§ TAREFA DO EXERCÍCIO 1
Informe todas as linhas dos registros que contêm a palavra "depth", copiando cada uma por inteiro.

....

Não pretendo ignorar o fato de que muitos poemas de Camões
devam dialogar abertamente (sem discutir se há voluntariedade ou não)com os de Sá de Miranda. E, portanto, mesmo eu sabendo que possa se tratar de apenas uma das numerosos ocorrências, gostaria de deixar aqui a estrofe de Camões que eu considero como sendo complementar à segunda estrofe
do poema postado de Sá de Miranda:
Que fantasia é esta, que presente
cada hora ante meus olhos me
__________________________mostrais?
Com sonhos e com sombras atentais
quem nem por sonhos pode ser __________________________contente?
E a confusão explícita do sujeito, logo abaixo:
Vejo-vos, pensamentos, alterados,
e não quereis, de esquivos, ________________________declarar-me
que é isto que vos traz tão ________________________enleados?

....

§ TAREFA DO EXERCÍCIO 2
Retome o comentário sobre as estrofes de Camões e Sá de Miranda e dê continuidade a ele a partir da última linha apresentada.

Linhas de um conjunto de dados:

....

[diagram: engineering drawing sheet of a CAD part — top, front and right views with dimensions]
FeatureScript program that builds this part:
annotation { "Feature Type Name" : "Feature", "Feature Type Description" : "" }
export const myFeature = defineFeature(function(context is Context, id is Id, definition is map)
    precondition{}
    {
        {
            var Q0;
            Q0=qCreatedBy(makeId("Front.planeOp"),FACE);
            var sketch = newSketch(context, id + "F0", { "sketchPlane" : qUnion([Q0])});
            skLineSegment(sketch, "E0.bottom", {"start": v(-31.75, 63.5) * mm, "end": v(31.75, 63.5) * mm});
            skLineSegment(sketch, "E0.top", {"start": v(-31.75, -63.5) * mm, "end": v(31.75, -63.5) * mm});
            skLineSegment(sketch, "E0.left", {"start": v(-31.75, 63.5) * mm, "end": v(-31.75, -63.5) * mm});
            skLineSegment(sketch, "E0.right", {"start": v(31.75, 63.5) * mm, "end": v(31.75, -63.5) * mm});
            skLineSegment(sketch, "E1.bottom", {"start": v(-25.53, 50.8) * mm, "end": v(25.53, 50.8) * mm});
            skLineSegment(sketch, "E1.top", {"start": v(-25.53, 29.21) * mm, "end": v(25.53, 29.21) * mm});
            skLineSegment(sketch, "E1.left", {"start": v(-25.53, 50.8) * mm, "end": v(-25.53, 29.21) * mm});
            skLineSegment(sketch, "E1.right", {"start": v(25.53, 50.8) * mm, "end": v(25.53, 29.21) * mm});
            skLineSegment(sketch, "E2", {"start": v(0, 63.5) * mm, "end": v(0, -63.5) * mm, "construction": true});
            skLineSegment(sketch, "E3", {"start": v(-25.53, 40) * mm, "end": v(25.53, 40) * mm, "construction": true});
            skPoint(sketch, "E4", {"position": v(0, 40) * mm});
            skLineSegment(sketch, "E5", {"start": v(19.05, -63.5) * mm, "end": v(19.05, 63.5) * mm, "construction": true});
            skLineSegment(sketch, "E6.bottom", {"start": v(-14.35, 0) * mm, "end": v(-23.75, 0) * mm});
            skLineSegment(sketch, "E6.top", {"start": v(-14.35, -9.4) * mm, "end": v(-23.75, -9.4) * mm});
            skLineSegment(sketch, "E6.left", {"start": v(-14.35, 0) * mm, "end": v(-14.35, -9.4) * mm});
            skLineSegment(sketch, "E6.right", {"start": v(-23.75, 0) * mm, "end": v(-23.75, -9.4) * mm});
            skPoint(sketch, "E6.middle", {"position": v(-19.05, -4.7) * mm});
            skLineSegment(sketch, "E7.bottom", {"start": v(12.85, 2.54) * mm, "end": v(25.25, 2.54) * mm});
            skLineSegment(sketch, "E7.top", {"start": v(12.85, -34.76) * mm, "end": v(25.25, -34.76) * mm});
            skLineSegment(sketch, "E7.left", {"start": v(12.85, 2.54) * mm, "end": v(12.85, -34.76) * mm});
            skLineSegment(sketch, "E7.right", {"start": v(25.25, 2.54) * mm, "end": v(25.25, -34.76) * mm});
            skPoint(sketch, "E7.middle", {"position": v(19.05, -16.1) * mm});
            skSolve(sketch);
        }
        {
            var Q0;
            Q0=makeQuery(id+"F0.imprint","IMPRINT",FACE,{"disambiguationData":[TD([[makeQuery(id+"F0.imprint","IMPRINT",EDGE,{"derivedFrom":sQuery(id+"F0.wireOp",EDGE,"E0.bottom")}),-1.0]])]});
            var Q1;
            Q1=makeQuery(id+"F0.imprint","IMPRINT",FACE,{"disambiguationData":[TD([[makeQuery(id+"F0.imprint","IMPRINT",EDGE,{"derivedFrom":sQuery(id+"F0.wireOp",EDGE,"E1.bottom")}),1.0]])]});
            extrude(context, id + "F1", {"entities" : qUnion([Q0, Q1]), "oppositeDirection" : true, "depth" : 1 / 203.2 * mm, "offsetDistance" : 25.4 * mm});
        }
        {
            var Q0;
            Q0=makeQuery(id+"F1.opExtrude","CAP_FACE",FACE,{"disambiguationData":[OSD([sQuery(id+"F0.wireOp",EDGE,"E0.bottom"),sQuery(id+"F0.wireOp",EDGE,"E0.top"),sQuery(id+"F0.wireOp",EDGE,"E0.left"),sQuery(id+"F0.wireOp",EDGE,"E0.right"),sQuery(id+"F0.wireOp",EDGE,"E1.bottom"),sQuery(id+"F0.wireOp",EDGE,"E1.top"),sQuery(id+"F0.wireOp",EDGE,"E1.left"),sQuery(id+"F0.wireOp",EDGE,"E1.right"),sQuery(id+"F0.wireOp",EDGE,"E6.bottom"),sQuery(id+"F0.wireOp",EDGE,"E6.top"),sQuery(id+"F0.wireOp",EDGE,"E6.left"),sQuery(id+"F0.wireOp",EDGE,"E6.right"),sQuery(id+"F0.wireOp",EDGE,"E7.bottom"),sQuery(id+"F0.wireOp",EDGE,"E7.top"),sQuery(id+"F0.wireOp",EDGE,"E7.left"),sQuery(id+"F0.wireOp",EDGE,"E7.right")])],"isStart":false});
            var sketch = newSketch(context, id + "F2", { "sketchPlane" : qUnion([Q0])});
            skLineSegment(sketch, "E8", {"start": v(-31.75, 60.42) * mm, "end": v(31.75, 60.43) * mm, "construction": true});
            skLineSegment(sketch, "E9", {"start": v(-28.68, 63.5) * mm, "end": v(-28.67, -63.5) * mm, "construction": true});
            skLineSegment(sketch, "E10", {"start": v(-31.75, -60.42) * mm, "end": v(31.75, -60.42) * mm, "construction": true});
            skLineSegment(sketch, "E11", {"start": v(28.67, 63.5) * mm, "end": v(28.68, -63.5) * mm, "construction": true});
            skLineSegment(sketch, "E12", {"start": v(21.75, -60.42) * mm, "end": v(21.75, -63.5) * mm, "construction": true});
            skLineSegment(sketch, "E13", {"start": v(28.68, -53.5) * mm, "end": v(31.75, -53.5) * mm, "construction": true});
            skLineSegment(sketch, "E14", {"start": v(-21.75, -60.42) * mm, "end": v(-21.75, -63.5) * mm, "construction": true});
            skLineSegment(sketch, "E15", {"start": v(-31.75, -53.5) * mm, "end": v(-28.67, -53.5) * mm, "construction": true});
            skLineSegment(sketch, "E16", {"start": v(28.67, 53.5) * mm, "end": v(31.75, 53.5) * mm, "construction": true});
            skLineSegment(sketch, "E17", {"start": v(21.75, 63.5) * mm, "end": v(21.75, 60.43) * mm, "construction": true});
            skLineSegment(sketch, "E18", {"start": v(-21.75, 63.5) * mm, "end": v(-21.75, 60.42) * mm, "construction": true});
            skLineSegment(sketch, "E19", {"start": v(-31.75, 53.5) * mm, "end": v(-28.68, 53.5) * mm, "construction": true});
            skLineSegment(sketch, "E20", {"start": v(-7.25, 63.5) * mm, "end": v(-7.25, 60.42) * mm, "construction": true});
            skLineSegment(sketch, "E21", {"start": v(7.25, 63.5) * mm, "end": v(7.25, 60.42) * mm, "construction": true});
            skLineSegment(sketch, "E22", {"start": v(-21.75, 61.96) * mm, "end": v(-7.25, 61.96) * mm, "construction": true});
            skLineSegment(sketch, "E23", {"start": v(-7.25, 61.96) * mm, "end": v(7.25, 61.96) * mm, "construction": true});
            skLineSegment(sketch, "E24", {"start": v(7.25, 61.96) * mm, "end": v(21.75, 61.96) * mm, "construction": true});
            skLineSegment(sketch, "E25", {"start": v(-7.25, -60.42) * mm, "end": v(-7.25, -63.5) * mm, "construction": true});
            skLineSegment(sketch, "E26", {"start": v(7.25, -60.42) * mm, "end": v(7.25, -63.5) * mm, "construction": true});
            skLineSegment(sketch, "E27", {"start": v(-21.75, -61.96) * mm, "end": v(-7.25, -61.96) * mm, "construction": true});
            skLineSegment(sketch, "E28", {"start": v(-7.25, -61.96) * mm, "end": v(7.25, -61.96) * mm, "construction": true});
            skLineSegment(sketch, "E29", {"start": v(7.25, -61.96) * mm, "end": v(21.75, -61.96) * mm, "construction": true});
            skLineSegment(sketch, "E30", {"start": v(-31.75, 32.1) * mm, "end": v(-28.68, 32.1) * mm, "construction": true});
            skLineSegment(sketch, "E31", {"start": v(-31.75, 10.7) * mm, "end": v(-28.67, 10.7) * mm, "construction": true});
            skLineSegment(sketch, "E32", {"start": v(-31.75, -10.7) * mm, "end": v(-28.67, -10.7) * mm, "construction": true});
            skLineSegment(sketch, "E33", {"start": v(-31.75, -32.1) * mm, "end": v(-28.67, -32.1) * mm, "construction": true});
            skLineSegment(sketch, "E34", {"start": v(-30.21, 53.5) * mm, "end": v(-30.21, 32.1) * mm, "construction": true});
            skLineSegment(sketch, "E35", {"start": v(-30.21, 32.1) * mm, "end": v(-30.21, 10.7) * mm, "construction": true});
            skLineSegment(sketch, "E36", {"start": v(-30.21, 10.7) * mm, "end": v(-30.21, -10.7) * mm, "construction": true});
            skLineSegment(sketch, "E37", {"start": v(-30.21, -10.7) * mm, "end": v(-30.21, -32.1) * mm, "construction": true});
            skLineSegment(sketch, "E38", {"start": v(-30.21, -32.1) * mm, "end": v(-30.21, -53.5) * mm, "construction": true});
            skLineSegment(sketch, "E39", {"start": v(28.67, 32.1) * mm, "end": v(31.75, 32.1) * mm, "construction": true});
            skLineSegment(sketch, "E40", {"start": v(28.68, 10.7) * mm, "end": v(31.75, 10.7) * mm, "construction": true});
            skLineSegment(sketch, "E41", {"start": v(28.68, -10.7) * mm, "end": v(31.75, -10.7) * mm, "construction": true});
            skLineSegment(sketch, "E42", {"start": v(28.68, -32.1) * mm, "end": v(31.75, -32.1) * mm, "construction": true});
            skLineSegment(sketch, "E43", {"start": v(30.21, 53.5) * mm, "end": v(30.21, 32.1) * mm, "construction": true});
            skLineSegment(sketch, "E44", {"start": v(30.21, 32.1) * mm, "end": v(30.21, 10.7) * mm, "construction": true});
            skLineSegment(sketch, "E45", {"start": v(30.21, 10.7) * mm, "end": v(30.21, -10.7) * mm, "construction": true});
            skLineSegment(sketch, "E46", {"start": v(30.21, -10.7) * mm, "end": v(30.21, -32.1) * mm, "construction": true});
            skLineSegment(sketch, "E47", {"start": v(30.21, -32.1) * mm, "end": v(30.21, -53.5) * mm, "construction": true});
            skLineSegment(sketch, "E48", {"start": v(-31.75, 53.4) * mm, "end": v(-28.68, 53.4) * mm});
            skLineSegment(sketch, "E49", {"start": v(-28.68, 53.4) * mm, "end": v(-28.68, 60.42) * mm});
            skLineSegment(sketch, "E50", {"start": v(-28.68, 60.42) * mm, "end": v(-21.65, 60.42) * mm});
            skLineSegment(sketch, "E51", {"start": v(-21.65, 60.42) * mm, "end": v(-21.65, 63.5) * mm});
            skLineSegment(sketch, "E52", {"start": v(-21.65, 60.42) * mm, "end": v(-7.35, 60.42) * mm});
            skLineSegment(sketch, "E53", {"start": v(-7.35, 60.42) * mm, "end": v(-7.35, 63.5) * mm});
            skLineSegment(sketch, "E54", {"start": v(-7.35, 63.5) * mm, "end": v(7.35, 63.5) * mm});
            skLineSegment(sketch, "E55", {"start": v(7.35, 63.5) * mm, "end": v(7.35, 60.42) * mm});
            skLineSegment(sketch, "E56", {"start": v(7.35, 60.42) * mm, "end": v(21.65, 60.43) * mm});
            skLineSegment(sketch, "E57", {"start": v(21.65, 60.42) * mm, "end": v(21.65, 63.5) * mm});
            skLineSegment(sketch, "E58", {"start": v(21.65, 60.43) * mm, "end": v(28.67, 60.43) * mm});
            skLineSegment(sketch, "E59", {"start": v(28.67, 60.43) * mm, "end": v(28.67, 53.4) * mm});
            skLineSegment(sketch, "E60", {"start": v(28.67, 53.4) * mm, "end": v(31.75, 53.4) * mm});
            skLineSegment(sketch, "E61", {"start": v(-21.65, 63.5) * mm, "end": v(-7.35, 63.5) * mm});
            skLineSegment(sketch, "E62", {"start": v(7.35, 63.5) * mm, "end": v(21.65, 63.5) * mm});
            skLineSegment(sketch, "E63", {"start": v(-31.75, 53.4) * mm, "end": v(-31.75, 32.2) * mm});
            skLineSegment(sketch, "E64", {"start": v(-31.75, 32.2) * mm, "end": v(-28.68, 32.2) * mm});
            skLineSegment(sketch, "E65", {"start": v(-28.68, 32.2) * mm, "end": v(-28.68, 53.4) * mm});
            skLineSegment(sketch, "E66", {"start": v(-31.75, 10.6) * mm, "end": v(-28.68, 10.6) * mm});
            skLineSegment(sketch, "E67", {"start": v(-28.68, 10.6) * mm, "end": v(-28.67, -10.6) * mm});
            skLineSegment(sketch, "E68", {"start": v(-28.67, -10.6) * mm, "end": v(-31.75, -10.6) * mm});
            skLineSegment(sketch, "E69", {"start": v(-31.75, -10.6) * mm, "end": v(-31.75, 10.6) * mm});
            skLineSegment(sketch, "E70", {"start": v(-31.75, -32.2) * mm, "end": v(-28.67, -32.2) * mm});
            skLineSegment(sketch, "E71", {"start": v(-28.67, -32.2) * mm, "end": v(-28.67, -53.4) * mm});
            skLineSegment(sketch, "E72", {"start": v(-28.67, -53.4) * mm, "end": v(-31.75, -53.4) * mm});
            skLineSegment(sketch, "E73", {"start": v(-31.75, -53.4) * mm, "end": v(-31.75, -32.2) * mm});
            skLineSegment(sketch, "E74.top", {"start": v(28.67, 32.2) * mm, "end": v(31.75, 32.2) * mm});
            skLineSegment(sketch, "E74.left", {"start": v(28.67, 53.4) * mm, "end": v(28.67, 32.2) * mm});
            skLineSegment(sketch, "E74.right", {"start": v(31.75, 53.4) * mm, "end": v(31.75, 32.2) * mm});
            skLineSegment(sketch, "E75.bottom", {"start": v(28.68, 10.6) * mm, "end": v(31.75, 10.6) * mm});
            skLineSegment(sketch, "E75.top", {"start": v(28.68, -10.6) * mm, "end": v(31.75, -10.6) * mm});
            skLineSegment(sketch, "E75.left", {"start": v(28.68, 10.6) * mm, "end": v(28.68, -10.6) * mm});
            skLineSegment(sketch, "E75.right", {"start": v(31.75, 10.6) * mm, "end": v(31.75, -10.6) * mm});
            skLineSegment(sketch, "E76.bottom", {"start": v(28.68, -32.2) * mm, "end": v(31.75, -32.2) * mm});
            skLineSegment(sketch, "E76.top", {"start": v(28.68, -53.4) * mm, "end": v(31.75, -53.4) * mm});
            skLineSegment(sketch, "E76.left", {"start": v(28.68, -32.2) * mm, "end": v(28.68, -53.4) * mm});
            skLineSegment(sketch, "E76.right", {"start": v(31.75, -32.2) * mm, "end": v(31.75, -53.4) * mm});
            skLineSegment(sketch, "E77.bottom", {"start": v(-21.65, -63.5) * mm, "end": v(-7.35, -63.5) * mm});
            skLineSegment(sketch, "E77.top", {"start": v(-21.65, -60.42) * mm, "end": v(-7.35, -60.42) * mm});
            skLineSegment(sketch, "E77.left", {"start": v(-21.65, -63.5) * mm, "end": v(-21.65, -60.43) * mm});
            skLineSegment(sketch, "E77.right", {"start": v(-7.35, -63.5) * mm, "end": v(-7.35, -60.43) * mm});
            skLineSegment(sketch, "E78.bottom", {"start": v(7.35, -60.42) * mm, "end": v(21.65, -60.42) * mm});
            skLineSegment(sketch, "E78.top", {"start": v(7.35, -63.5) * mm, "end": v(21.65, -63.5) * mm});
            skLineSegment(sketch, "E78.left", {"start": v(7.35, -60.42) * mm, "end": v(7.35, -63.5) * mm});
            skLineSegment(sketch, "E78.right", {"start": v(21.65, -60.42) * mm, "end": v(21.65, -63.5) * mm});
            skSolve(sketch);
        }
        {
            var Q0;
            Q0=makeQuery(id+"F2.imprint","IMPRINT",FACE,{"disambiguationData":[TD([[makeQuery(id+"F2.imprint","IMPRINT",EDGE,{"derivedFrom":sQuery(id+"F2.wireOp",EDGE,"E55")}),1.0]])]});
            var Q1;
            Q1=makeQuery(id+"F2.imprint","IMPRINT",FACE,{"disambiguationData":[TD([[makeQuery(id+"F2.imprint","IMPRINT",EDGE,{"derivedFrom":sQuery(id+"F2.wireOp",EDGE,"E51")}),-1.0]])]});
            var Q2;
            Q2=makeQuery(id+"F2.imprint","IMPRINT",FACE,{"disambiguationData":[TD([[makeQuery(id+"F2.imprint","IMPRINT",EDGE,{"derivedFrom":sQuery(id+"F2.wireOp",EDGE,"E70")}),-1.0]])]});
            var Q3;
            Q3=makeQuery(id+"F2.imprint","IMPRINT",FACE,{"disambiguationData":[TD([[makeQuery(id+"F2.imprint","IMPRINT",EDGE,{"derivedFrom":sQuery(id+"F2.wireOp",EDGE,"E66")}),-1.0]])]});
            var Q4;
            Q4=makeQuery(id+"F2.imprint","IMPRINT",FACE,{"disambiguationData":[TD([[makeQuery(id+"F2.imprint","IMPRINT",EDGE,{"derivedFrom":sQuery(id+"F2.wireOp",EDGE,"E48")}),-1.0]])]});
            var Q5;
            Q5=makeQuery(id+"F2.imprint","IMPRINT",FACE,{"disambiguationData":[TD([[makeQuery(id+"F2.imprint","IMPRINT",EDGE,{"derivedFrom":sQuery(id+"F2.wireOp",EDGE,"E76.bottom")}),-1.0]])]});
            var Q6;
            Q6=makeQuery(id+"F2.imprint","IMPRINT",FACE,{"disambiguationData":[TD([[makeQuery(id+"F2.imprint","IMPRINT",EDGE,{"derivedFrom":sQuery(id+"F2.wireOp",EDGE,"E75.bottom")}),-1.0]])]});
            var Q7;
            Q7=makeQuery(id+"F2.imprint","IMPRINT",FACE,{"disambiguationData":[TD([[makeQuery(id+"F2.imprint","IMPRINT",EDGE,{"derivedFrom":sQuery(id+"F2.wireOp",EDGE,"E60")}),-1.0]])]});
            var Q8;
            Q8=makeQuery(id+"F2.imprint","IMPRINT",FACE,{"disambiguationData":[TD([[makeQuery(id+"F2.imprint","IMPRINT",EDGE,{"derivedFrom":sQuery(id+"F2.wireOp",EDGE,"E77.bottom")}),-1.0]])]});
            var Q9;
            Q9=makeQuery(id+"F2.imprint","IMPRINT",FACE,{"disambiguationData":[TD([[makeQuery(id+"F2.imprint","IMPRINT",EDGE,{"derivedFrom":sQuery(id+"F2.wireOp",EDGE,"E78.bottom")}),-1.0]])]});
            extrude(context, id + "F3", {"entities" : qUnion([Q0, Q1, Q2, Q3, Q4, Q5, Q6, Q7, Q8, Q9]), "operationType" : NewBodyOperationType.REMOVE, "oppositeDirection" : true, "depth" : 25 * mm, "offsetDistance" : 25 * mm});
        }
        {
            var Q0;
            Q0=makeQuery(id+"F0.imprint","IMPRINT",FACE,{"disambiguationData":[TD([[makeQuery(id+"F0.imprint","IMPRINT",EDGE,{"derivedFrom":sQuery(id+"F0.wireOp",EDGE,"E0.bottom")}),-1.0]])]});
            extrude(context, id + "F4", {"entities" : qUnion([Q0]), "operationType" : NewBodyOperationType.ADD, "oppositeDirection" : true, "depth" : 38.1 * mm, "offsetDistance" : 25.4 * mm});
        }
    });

....

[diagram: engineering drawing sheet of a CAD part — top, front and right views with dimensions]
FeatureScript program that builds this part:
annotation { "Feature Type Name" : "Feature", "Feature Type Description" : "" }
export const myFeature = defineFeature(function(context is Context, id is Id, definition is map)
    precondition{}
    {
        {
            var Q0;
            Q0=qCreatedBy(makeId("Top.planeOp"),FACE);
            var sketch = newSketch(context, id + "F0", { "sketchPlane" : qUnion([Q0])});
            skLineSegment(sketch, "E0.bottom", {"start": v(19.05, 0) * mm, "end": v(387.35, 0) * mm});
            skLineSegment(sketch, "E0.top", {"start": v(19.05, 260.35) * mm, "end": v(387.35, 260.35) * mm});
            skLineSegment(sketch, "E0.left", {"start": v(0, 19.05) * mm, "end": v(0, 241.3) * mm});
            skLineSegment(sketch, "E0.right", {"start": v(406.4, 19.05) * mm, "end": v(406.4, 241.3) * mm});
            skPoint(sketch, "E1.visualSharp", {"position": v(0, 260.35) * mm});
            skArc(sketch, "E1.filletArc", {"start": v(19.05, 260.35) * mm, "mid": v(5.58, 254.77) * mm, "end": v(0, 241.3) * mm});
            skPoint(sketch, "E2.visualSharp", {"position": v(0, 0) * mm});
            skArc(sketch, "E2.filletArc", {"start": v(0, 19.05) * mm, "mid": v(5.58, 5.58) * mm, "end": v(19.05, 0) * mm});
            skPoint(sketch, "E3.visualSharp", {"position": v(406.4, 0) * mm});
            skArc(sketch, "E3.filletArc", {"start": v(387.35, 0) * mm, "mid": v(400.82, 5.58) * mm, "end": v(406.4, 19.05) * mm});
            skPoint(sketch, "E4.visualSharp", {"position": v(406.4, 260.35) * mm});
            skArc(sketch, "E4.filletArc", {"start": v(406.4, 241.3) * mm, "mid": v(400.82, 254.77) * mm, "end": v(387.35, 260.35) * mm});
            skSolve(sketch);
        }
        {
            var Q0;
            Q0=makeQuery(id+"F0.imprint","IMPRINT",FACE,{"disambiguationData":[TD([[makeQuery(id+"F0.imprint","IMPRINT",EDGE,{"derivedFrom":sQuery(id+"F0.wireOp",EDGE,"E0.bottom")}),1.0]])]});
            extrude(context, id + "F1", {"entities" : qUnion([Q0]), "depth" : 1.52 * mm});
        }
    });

....

§ RESPOSTA CORRETA 1
            extrude(context, id + "F1", {"entities" : qUnion([Q0, Q1]), "oppositeDirection" : true, "depth" : 1 / 203.2 * mm, "offsetDistance" : 25.4 * mm});
            extrude(context, id + "F3", {"entities" : qUnion([Q0, Q1, Q2, Q3, Q4, Q5, Q6, Q7, Q8, Q9]), "operationType" : NewBodyOperationType.REMOVE, "oppositeDirection" : true, "depth" : 25 * mm, "offsetDistance" : 25 * mm});
            extrude(context, id + "F4", {"entities" : qUnion([Q0]), "operationType" : NewBodyOperationType.ADD, "oppositeDirection" : true, "depth" : 38.1 * mm, "offsetDistance" : 25.4 * mm});
            extrude(context, id + "F1", {"entities" : qUnion([Q0]), "depth" : 1.52 * mm});

§ RESPOSTA CORRETA 2
Abraço,
Carlos Eduardo
Compus este soneto impregnado pelo soneto do Sá:
Dos infinitos modos de dizer
sou um, e doem-me tanto as aves quedas
quanto aquelas que alegram-me a vereda,
doem-me e me alegram ambas sem saber;
intuo a eternidade do prazer
e não há desprazer que nunca ceda,
roseiras não lamentam a mais leda
das pétalas perdidas; eu sou o ser
que é, que há: basta que eu seja e o universo
desdobra seu sem número de portas
sobre um inseto a mais no orbe diverso;
basta que eu seja e o ser já me transporta
ao âmago de tudo e seu inverso:
pétala e queda, vôo e ave morta.
abraço,
Marcelo Diniz
Caro Carlos Eduardo,
O soneto de Camões que você lembra é tão maravilhoso que resolvi também postá-lo.
Abraço,
ACicero
Caro Marcelo,
Mal postei outro soneto de Camões e chegou o seu. Parabéns. É muito bonito.